Antonio Conte is a gamble Tottenham Hotspur can’t afford not to take
“It’s time to stop being so crap,” was Tottenham Hotspur manager-in-waiting Antonio Conte’s rallying cry to the Juventus squad he inherited, according to his former player Andrea Pirlo.
A similar sentiment would not be inappropriate at Spurs if, as expected, Conte is named the successor to Nuno Espirito Santo, who was fired after just four months today.
That speech, just over a decade ago, may not have been poetic, but it was effective. Conte turned a Juve side that had finished seventh into unbeaten Italian champions in his first season.
In fact he is the closest thing in elite European football management to a sure-fire winner; none of his last four jobs can be classed as anything other than a success.
At Juventus, the side he represented as an industrious midfielder, he won three consecutive Serie A titles that laid the foundations for a decade of domestic dominance for the bianconeri.
From there he took over the Italian national team and led a squad of whom little was expected to an eye-catching run to the Euro quarter-finals, featuring wins over Belgium and Spain.
At Chelsea he shook up a team that had finished 10th months earlier, striking on a winning 3-4-3 formula that gleaned 13 wins in a row and, ultimately, the Premier League title.

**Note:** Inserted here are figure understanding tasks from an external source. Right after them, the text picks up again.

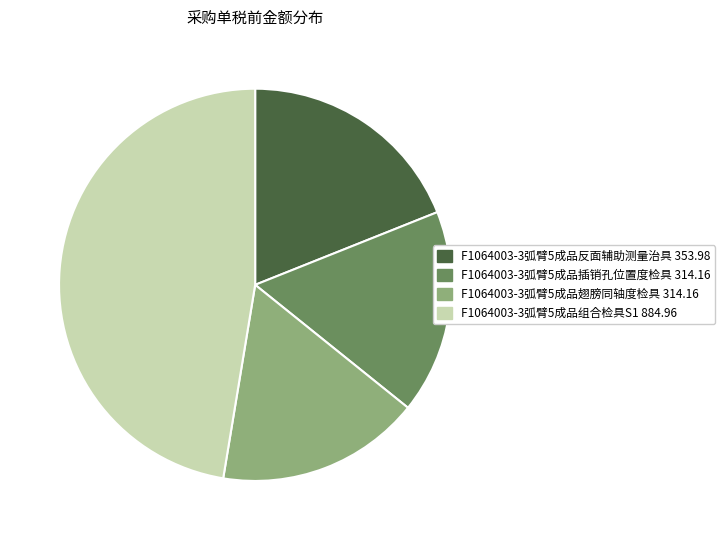

Is it true that F1064003-3弧臂5成品插销孔位置度检具 314.16 is 25% of the pie?

False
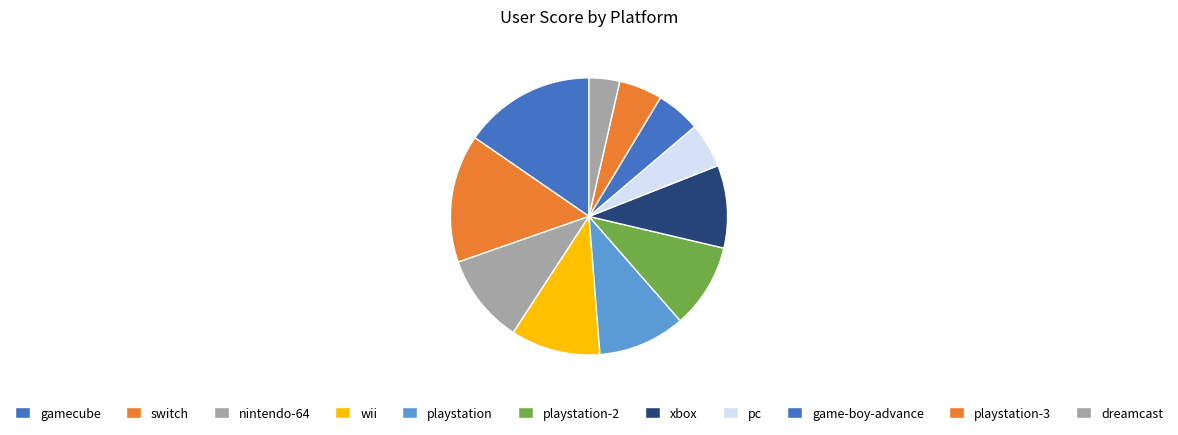

How many segments does this pie chart have?

11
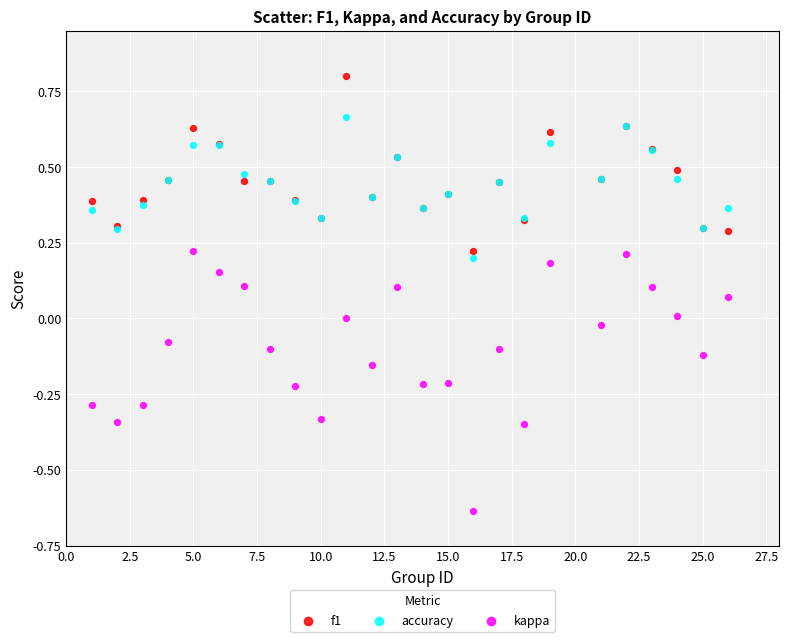

Which series has the largest Y range (max minus min)?

kappa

And at Inter Milan last season he finally ended the Juve stranglehold that he had initiated 10 years earlier, delivering Inter’s first Serie A crown since Jose Mourinho in 2010.
Each job showcased what Conte is about: taking a team that is seen to be underperforming, putting a rocket up them and turning them into champions – or a good side, at the very least.
Conte fits the bill at Tottenham
In that sense, he fits the bill at Tottenham. Since the club’s high of reaching the Champions League final in 2019, they have gone backwards at an alarming rate.
The departure of Mauricio Pochettino and hiring of Mourinho did not stop the rot that had set in and Nuno never looked like being the man to reverse that trend. So it proved.
Spurs desperately need an experienced hand who knows how to deliver and will demand more from a squad that has looked nothing like the sum of its parts for two years or more.
Conte does come with some strings attached, however. He doesn’t tend to hang around for long – his three years at Juve was his longest of eight managerial jobs – and he is highly demanding.
That can mean players find him abrasive – at Chelsea, he alienated Diego Costa to the extent the striker fled to Brazil – but it can also affect his relationships at board level.
He left Inter during the summer following their title win after failing to receive assurances about transfers, despite seeing more than 20 players sign for the club in his two years.
His departure from Juventus in 2014 was marked by similar complaints, while talks with Spurs earlier this year are reported to have stalled over the squad investment he wanted.
Conte himself doesn’t come cheap, either. After giving him an improved contract for delivering the title, Chelsea sacked him with a year left on the deal at a cost of £26m.
His appointment would be a gamble, and a potentially expensive one at that. But if it delivers a return to the Champions League, and the revenue that entails, then it will have been worth it.
And in a season when the top three are streets ahead but fourth place is up for grabs, chairman Daniel Levy might argue that it’s a gamble that Tottenham cannot afford not to take.